Research Affairs / 
HRPP Primer: Placebo Use in Psychopharmacology


Loma Linda University’s IRB has developed the following guidelines for the use of placebos in research in psychopharmacology.  The principles that are foundational to these guidelines may be helpful in considering the use of placebos in non-psychopharmacology situations.

Purpose.  These guidelines have been developed to address concerns about the use of placebos in clinical trials involving vulnerable subjects who may not be able to reason clearly about their options because of impairment from psychiatric illness.  They are meant to assist investigators and the IRB in the development and evaluation of protocols.  Submitted protocols which do not meet these criteria will not be approved by the IRB unless the investigator is able to demonstrate clear scientific and ethical justification.

  1. Design of Research Protocols

    • The use of placebo controls may be justified when:
      • there is no standard treatment with proven efficacy;
      • standard treatment is of questionable efficacy;
      • standard treatment has unacceptable toxicity.
    • Subjects may not remain in a placebo controlled trial for more than 6 weeks (or some other time period approved by the IRB) unless they demonstrate  evidence of improvement in clinical symptoms or side-effect profile.
    • Subjects may not be enrolled in a placebo-controlled drug trial unless they are concurrently being given other interventions known to have a potentially positive impact on their condition, e.g., other pharmacotherapy, hospitalization, individual or group psychotherapy.
    • A placebo “wash-out” period may be warranted in some studies, but not to exceed 7 days.

  2. Inclusion criteria:

    • those who have failed to respond to standard therapy for their condition,
    • those who have been partial responders to standard therapy for their condition, but continue to exhibit moderate or more impairment which is deemed unacceptable by the patient or an independent psychiatrist not associated with the research,
    • those who have responded to standard therapy for their condition but who have experienced side effects deemed unacceptable by themselves or an independent psychiatrist not associated with the research.

  3. Exclusion criteria:

    • those who have not received an adequate trial of standard therapy for their condition,
    • those who have received standard therapy for their condition in the past and had an acceptable clinical response without unacceptable side effects,
    • those whose condition is currently adequately controlled and stable on standard therapy without unacceptable side effects.

  4. Consent: Consent observers who are independent of the investigator and of the institution will be required by the IRB in those conditions where the potential subject’s decision-making capacity is suspect.

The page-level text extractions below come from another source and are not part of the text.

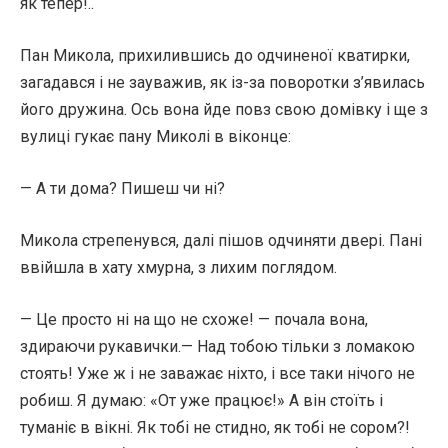
як тепер!..
Пан Микола, прихилившись до одчиненої кватирки,
загадався і не зауважив, як із-за поворотки з’явилась
його дружина. Ось вона йде повз свою домівку і ще з
вулиці гукає пану Миколі в віконце:
— А ти дома? Пишеш чи ні?
Микола стрепенувся, далі пішов одчиняти двері. Пані
ввійшла в хату хмурна, з лихим поглядом.
— Це просто ні на що не схоже! — почала вона,
здираючи рукавички.— Над тобою тільки з ломакою
стоять! Уже ж і не заважає ніхто, і все таки нічого не
робиш. Я думаю: «От уже працює!» А він стоїть і
туманіє в вікні. Як тобі не стидно, як тобі не сором?!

  5. Monitoring: Validated quantitative instruments must be used at entry and serially to assess improvement or deterioration; the frequency of assessment must be specified and must be approved by the IRB.

  6. Enrollment

    • A subject must be automatically disenrolled if serial monitoring (See 5 above) shows a pre-determined degree of overall deterioration greater than that expected for normal clinical fluctuation in a patient with that diagnosis who is on standard therapy.
    • A subject must be automatically disenrolled if serial monitoring shows a pre-determined degree of deterioration in one or more specific clinical parameters which might present a danger to the patient or to others (e.g. hostility), even if there is not sufficient deterioration in the overall monitoring score to trigger disenrollment.
    • A subject must be automatically disenrolled if serial monitoring shows no improvement in clinical symptoms or side-effect profile after 6 weeks on protocol (or some other time limit established by the IRB).
    • As with any study, subjects may discontinue at any time for any reason.